__INSTRUCTION__.
On every line of the listing, check for "said"; copy the lines that have it.

━━━━━ DATASET EXCERPTS

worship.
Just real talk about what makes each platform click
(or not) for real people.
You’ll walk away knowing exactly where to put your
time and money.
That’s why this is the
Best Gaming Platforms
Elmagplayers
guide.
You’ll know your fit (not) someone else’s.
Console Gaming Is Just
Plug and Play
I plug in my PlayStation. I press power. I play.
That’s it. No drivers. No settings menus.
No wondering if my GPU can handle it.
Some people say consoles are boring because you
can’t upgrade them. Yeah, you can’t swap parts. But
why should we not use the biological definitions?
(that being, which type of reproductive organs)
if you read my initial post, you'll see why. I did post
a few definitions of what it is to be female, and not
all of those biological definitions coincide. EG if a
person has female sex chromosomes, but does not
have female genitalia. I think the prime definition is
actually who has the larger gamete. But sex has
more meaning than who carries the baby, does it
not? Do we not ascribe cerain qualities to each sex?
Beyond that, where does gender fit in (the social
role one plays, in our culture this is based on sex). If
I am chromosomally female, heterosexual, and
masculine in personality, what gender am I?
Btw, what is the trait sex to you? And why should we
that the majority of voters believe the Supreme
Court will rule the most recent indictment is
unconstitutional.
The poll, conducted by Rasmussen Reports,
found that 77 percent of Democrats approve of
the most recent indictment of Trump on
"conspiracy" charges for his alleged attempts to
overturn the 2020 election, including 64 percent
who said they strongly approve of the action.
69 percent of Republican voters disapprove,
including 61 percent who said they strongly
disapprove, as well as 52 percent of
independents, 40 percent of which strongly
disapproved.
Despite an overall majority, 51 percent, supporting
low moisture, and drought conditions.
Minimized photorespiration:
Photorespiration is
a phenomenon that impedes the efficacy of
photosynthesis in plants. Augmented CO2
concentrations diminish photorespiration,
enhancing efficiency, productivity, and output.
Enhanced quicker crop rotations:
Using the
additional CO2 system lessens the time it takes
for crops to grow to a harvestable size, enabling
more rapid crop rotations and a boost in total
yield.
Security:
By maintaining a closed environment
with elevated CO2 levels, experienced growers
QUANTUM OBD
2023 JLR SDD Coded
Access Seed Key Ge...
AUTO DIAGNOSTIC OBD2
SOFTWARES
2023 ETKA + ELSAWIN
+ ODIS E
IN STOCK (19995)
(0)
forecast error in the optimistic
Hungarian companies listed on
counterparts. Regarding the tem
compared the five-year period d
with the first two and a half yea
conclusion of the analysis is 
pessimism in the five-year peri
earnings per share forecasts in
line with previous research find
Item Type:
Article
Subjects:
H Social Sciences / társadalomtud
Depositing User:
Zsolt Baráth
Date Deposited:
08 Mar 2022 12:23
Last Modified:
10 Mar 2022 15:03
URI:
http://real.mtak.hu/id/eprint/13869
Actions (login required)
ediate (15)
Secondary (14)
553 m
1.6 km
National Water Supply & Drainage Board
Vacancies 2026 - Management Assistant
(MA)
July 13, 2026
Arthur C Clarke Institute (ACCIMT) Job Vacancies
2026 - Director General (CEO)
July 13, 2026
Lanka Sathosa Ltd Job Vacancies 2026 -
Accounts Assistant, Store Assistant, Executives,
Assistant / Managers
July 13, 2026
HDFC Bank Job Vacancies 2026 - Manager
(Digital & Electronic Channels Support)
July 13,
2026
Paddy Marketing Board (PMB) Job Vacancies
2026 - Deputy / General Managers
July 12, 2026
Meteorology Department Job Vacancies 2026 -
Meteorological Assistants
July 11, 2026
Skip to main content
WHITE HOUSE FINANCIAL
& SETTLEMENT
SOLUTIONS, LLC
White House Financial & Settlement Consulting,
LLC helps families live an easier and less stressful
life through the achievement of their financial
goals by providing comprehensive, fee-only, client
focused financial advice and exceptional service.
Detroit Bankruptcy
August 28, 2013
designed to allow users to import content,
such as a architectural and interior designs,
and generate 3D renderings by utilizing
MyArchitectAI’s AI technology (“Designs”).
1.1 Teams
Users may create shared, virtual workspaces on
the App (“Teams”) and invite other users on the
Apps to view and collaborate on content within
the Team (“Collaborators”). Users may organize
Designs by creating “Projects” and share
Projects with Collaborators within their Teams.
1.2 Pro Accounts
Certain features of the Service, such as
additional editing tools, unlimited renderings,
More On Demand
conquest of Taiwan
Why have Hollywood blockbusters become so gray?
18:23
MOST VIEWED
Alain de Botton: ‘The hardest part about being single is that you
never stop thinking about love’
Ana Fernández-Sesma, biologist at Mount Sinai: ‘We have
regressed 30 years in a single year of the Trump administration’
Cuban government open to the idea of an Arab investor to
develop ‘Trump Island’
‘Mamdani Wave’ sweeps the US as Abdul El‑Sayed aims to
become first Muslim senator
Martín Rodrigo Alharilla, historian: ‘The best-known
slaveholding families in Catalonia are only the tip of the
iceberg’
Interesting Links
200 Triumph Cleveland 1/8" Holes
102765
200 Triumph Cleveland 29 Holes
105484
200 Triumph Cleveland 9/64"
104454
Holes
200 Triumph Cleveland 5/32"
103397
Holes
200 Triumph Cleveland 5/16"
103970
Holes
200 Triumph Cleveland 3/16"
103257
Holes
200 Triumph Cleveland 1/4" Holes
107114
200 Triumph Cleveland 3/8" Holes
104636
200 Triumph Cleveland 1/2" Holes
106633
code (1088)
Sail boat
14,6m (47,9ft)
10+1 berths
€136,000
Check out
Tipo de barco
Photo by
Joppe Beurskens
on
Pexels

━━━━━━━━━━

__SOLUTION FOR THIS PROBLEM__.
who said they strongly approve of the action.
including 61 percent who said they strongly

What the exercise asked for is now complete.